→ Problem to solve: Rewrite the entries below with each "lowest" changed to "smallest" and everything else kept the same. Leave the pictures out of your answer.

+--

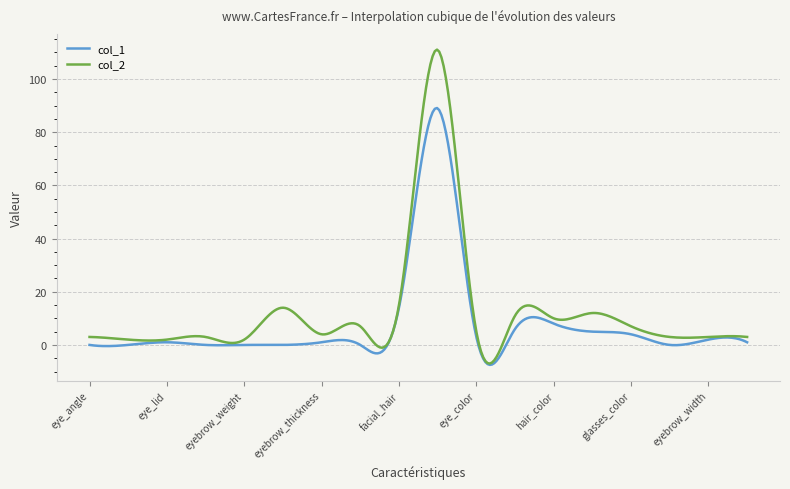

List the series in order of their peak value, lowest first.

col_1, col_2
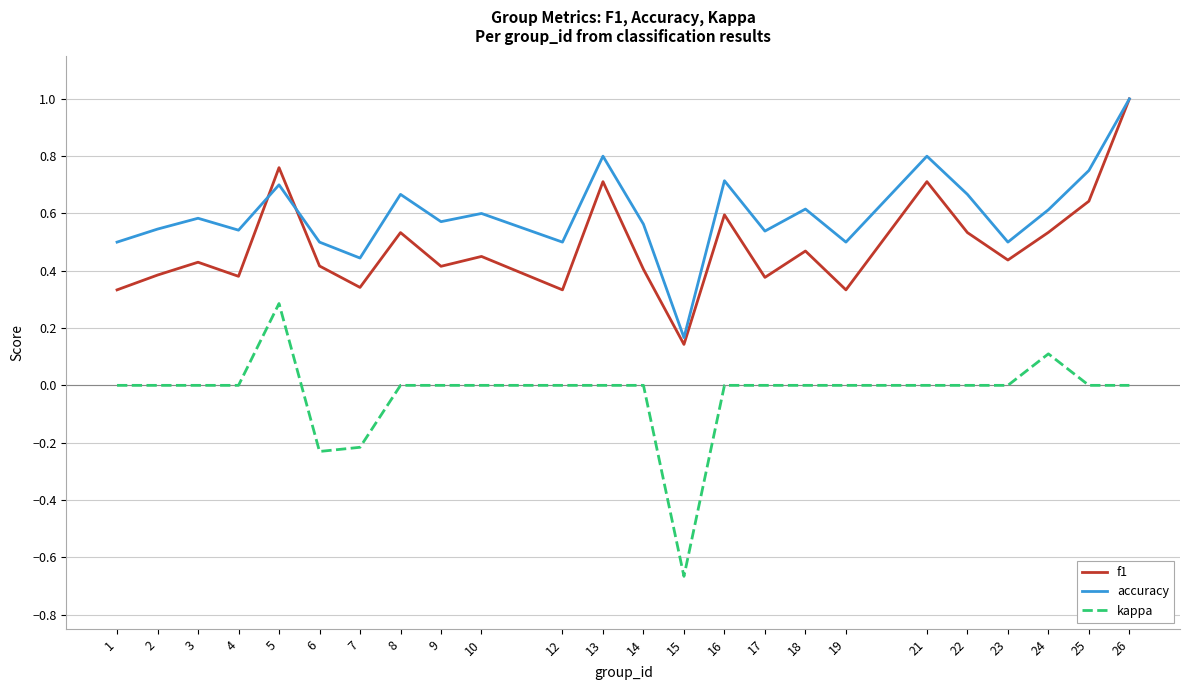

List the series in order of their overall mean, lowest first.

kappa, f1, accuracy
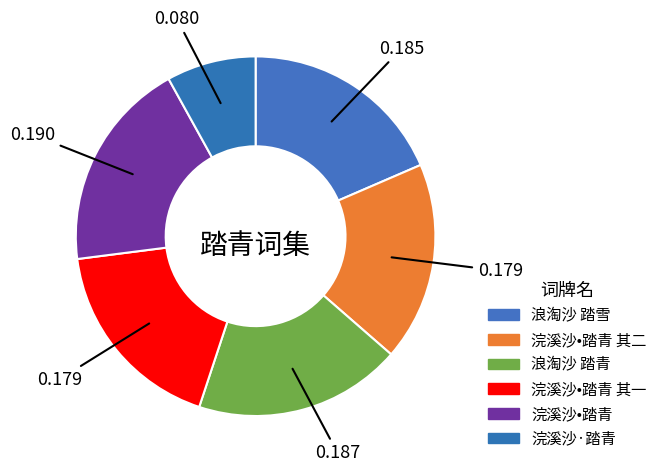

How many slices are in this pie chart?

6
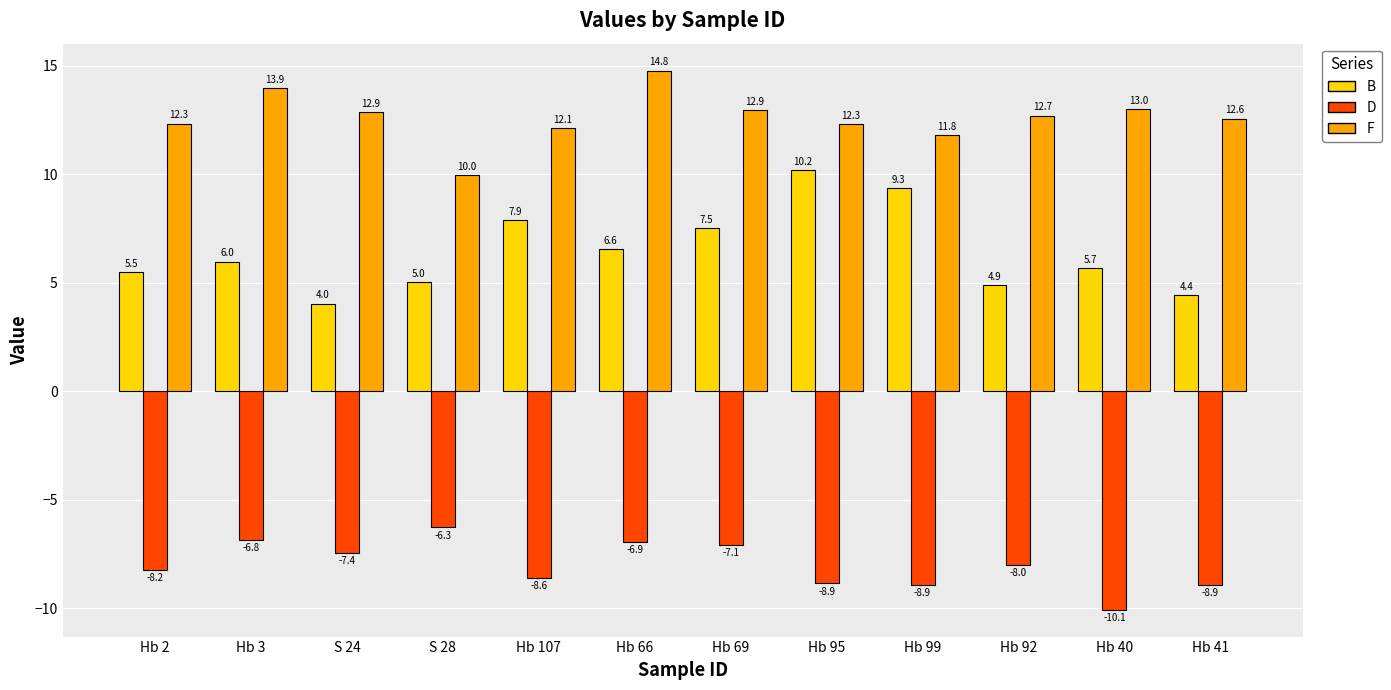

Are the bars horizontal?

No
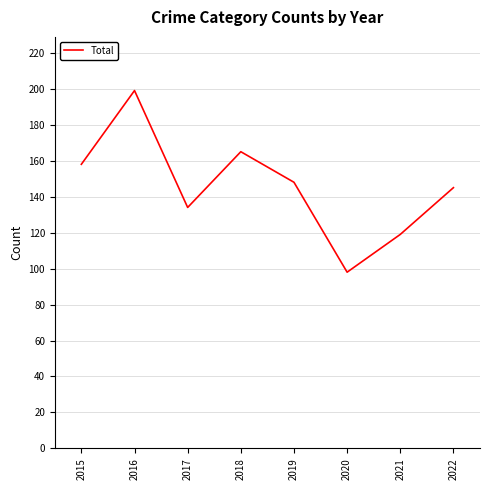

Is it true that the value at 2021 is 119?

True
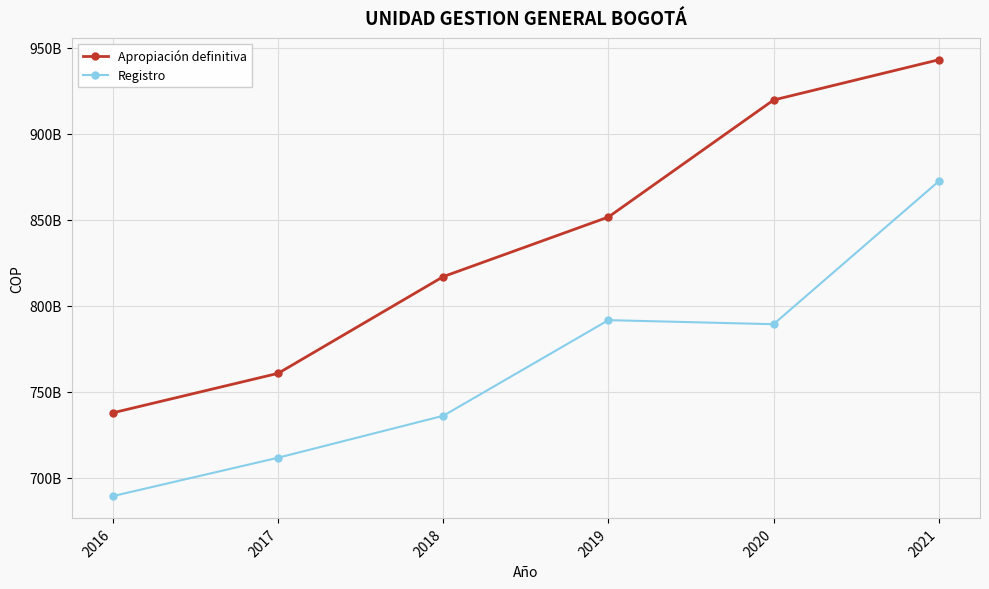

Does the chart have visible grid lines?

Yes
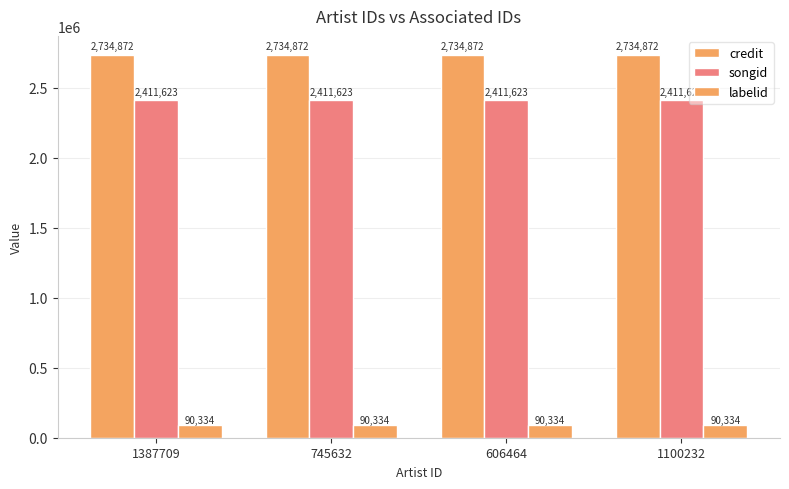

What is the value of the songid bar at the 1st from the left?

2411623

+--

→ Answer section:
List the series in order of their peak value, smallest first.

col_1, col_2

List the series in order of their overall mean, smallest first.

kappa, f1, accuracy

How many slices are in this pie chart?

6

Are the bars horizontal?

No

Is it true that the value at 2021 is 119?

True

Does the chart have visible grid lines?

Yes

What is the value of the songid bar at the 1st from the left?

2411623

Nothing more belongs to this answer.